== Texto fornecido

Não temos liberdade nas redes sociais: o caso Facebook e seu “pacote de novidades”

A imagem me parece traduzir como nos movimentamos nas redes sociais. Até bailamos, mas nos limites que as redes nos impõem
Dia desses uma aluna perguntou:

– Professor, como vai ser se um desses serviços – tipo o Facebook ou o Google – simplesmente deixar de funcionar? Você for abrir e não estiver mais lá?

A aula era sobre o mundo digital. Falávamos sobre as redes sociais, os serviços que mudaram nossa forma de ver o mundo, de interagir com as pessoas.

Respondi à acadêmica que, embora haja uma concentração de poder – formação de monopólios também na internet -, não creio que esses serviços podem acabar de um dia para o outro.

Hoje voltei a refletir sobre o assunto após as mudanças feitas pelo Facebook. Continuo achando que amanhã vou encontrar o Facebook no mesmo lugar. E o mesmo vale para o Google, para o Twitter, Hotmail etc etc. Esses espaços tão familiares e úteis nesse nosso mundo virtual continuarão a poucos cliques de distância. No entanto, pensei em como essa concentração de poder torna essas redes indiferentes aos seus próprios usuários.

Eu não sei você, mas me senti agredido pela rede de Mark Zuckerberg. Fechei o Facebook ao final da manhã e quando retornei parecia um espaço completamente novo. Como disse um amigo, estava tudo uma bagunça. As atualizações não paravam de aparecer. Era como se eu estivesse no Twitter, com a diferença que por lá são microtextos e não há imagens, vídeos etc.

====
== Material fornecido

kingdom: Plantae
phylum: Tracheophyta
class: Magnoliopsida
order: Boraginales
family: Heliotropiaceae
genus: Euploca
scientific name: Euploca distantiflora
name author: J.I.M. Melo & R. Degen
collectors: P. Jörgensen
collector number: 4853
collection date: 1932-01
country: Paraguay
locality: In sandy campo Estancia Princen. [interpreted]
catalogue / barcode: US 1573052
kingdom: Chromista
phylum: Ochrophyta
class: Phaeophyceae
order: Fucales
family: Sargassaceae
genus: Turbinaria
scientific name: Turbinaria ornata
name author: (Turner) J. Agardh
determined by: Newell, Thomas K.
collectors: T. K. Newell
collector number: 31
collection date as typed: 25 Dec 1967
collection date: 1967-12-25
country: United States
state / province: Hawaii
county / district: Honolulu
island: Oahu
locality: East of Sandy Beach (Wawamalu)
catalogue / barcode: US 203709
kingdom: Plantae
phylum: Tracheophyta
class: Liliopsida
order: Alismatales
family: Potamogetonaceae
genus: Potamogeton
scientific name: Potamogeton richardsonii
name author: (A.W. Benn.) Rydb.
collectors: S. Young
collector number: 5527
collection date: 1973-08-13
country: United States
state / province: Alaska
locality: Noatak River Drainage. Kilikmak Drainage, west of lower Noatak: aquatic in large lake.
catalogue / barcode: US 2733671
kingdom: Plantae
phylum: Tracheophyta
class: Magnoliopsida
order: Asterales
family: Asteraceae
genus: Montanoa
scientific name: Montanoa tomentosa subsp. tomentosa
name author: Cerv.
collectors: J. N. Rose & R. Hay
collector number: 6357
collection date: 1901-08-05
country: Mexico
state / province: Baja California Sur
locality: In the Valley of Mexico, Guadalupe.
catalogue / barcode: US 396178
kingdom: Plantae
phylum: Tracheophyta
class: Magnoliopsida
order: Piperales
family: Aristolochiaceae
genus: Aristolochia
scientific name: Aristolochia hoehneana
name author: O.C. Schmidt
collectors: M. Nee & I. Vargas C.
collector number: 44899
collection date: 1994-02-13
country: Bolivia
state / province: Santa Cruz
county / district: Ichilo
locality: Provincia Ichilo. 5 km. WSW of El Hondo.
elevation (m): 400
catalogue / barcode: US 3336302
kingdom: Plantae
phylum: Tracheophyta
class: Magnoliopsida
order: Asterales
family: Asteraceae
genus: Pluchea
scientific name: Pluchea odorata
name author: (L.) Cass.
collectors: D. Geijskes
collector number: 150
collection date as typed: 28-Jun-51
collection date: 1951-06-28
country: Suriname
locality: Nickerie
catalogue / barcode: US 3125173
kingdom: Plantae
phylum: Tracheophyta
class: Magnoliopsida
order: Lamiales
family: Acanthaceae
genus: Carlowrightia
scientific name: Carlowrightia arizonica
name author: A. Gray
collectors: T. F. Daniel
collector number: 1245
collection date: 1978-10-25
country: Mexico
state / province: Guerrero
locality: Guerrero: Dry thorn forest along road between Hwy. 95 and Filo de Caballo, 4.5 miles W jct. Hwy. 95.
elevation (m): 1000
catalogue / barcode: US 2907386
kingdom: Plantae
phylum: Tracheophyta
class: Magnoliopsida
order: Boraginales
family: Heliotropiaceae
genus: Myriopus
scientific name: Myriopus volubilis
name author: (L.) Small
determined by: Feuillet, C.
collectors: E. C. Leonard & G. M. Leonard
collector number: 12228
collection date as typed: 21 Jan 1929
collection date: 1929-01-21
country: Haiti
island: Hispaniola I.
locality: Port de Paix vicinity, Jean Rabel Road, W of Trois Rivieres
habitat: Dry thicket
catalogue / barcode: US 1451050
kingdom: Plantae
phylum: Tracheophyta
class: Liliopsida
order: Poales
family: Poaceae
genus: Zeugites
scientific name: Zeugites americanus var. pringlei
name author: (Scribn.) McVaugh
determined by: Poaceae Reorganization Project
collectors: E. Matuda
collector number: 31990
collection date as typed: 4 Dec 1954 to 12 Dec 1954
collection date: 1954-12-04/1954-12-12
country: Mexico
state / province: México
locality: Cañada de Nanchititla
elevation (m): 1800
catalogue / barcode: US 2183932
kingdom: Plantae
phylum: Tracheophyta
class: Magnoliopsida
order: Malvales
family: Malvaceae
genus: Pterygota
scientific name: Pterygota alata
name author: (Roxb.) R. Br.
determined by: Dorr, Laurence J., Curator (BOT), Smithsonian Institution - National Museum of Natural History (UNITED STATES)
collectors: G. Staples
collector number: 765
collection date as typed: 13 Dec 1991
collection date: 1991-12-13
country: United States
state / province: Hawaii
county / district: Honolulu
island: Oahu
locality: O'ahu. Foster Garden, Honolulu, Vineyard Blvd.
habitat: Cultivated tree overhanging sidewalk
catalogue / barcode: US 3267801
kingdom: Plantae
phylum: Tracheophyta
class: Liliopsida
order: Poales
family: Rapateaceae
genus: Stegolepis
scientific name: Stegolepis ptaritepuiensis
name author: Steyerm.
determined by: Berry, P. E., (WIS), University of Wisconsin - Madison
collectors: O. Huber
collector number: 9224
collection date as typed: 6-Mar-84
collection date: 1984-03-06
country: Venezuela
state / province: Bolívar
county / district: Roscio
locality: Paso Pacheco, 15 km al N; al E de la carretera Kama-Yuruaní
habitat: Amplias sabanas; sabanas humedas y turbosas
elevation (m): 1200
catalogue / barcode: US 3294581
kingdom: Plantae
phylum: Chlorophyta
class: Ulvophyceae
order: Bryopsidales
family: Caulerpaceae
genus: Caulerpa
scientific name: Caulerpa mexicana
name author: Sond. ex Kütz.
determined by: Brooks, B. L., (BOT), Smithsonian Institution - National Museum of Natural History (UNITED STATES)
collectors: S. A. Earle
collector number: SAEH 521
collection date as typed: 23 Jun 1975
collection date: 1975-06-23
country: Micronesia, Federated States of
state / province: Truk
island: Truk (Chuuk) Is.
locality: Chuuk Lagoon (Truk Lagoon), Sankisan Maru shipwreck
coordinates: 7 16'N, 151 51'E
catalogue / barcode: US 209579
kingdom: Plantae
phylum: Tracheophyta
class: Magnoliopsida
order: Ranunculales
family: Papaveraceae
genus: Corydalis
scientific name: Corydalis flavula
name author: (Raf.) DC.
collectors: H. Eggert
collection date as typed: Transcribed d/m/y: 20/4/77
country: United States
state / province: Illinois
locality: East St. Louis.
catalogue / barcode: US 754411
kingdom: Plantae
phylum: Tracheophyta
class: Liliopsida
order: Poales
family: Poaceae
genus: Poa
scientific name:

====

Tarefa A.
Segundo o texto sobre as mudanças no Facebook, por que o autor compara a rede a "estar no Twitter"? Responda em uma a três frases.
Tarefa B.
Indique se cada afirmação concorda com o texto sobre as mudanças no Facebook, respondendo sim ou não e citando as palavras do texto que decidem a questão: (i) O autor respondeu à aluna que esses serviços podem acabar de um dia para o outro. (ii) A aula era sobre o mundo digital. (iii) Um amigo do autor disse que estava tudo uma bagunça.
Tarefa C.
Prossiga, por favor, o texto sobre as mudanças no Facebook a partir da última frase apresentada.
Os registros têm origem em uma fonte diferente da do texto.

Resposta do exercício A.
Porque as atualizações não paravam de aparecer, como acontece no Twitter. A diferença apontada é que no Twitter há microtextos e não há imagens, vídeos etc.

Resposta do exercício B.
(i) Não: "não creio que esses serviços podem acabar de um dia para o outro."
(ii) Sim: "A aula era sobre o mundo digital."
(iii) Sim: "Como disse um amigo, estava tudo uma bagunça."

Resposta do exercício C.
Para quem mantém apenas alguns poucos amigos, não é tão complicado colocar “as coisas no lugar”. Não é o meu caso, já que tenho na lista cerca de 2 mil pessoas. Imagine todo mundo atualizando ao mesmo tempo… Loucura!

Esse foi só um dos problemas que notei. Tem muito mais.

É verdade que gostei de algumas novidades. Também acredito que, após reconfigurar minha conta, vou trabalhar melhor com o “novo” Facebook.

Contudo, minha crítica é quanto a esse jeito de fazer as coisas. Essas corporações simplesmente atropelam seus usuários, mudam tudo – quando e como querem. Num único pacote, fazem as alterações e as pessoas precisam adaptar-se a elas. Afinal, eles prestam um serviço para nós. E de graça. É como se fosse um favor. Então, que direito temos de reclamar?

Não gosto disso. Mas não há o que fazer.

A rede já se tornou uma ferramenta importante. Essencial. E não dá para migrar para outro serviço. O único “concorrente” (o Google+) ainda está engatinhando e não consigo levar os amigos todos para lá de uma única vez.

Não dá para simplesmente dizer:

– Não gostei. Estou indo embora.

Não, não dá.

Pouca gente se dá conta disso. Estamos reféns das redes sociais. Elas nos dominam. Não temos liberdade. Democracia também é ilusão no mundo virtual.